At $WORK, the subnet we use for some of our workstations and test boxes was only recently setup with DHCP. Previously, we’d used IP-by-Whiteboard in the office. As a result, most of the recent machines use DHCP, but there are a few older ones still around using static addresses. I recently had to add a new machine, so I had to go through the process of finding out which IPs are in use and which aren’t (since some aren’t in DHCP).

I decided to be good and update DHCP with records for all machines in the subnet, whether they’re actually using DHCP or not. There’s a quick way to do this with nmap using the options for ping scan (-sP) and always resolve DNS (-R):

nmap -sP -R 172.16.43.129-159

Host ar01-hill-hill.example.com (172.16.43.129) appears to be up.
MAC Address: 00:11:BC:7D:28:0A (Cisco Systems)
Host ccf-hill019-1.example.com (172.16.43.130) appears to be up.
MAC Address: 00:00:AA:63:54:BB (Xerox)
Host ccf-hill019-2.example.com (172.16.43.131) appears to be down.
Host ccf-hill019-3.example.com (172.16.43.132) appears to be down.
Host ccf-hill019-4.example.com (172.16.43.133) appears to be down.
Host ccf-hill019-5.example.com (172.16.43.134) appears to be down.
Host ccf-hill019-6.example.com (172.16.43.135) appears to be down.

**Data records**:
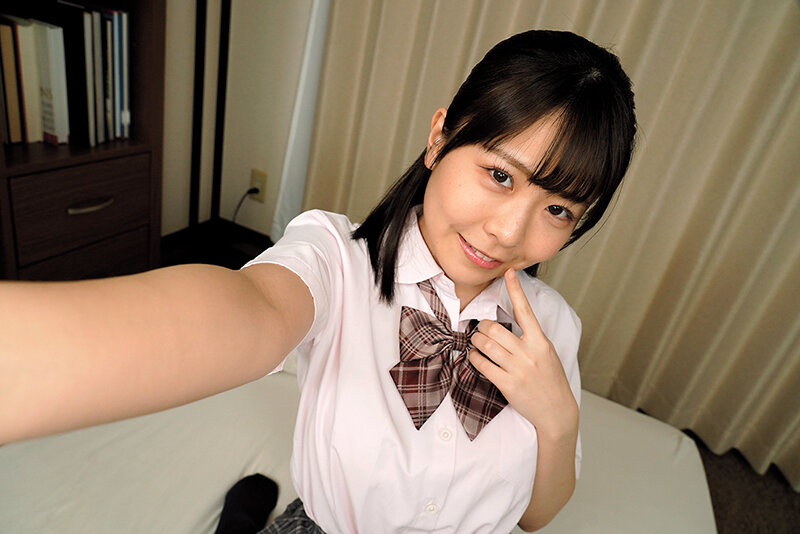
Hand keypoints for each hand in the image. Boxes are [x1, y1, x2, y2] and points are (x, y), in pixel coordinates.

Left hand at [469, 269, 577, 440]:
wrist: (557, 411)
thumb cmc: (550, 380)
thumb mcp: (546, 353)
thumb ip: (530, 337)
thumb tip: (510, 319)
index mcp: (540, 341)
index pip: (525, 310)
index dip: (516, 290)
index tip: (510, 273)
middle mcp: (529, 353)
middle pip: (494, 329)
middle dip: (482, 327)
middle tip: (480, 330)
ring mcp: (518, 369)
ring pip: (485, 345)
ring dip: (476, 342)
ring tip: (477, 343)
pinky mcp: (508, 384)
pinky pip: (482, 365)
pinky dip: (474, 359)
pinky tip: (475, 358)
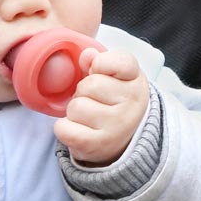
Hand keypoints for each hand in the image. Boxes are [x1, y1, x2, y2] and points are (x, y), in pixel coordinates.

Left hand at [53, 48, 148, 165]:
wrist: (122, 142)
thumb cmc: (112, 104)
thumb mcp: (113, 79)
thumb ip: (98, 63)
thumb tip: (87, 55)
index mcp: (136, 81)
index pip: (119, 61)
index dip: (102, 64)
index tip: (102, 73)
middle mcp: (132, 104)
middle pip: (89, 84)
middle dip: (83, 92)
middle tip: (94, 102)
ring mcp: (118, 126)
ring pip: (76, 106)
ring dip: (74, 112)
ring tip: (88, 118)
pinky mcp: (99, 144)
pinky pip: (65, 129)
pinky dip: (63, 128)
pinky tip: (77, 130)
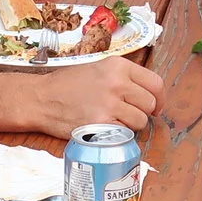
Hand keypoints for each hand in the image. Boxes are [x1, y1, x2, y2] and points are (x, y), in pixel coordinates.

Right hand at [26, 56, 162, 132]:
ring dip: (131, 125)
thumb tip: (148, 92)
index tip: (156, 107)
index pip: (155, 83)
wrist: (41, 98)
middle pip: (150, 104)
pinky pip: (124, 133)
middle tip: (130, 115)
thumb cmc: (67, 84)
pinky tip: (105, 128)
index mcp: (118, 66)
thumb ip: (122, 76)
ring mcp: (109, 105)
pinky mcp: (101, 125)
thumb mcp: (98, 68)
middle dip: (143, 112)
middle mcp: (117, 83)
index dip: (160, 98)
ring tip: (114, 121)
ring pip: (140, 121)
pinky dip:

**Check your understanding**:
- 1) Answer these from the nmap scan passage, one line each:
(a) What method did the office use to assign addresses before DHCP?
(b) Which two nmap options does the command use, and what does each one do?
(c) What is the IP address of the host whose MAC address is listed as Xerox?
- 2) Summarize the nmap scan passage in two sentences.
- 3) Write out the nmap scan passage between "I decided to" and "(172.16.43.131) appears to be down.", inclusive.

**Solutions to the problems**:
- 1)
(a) IP-by-Whiteboard.
(b) -sP for a ping scan and -R to always resolve DNS.
(c) 172.16.43.130.

- 2) A workplace subnet was only recently set up with DHCP, and a few older machines still use static addresses, so adding a new machine meant finding out which IPs were in use. To give DHCP records for every machine in the subnet, the writer ran an nmap ping scan with DNS resolution over 172.16.43.129-159, which reports each host as up or down.

- 3)
I decided to be good and update DHCP with records for all machines in the subnet, whether they’re actually using DHCP or not. There’s a quick way to do this with nmap using the options for ping scan (-sP) and always resolve DNS (-R):

nmap -sP -R 172.16.43.129-159

Host ar01-hill-hill.example.com (172.16.43.129) appears to be up.
MAC Address: 00:11:BC:7D:28:0A (Cisco Systems)
Host ccf-hill019-1.example.com (172.16.43.130) appears to be up.
MAC Address: 00:00:AA:63:54:BB (Xerox)
Host ccf-hill019-2.example.com (172.16.43.131) appears to be down.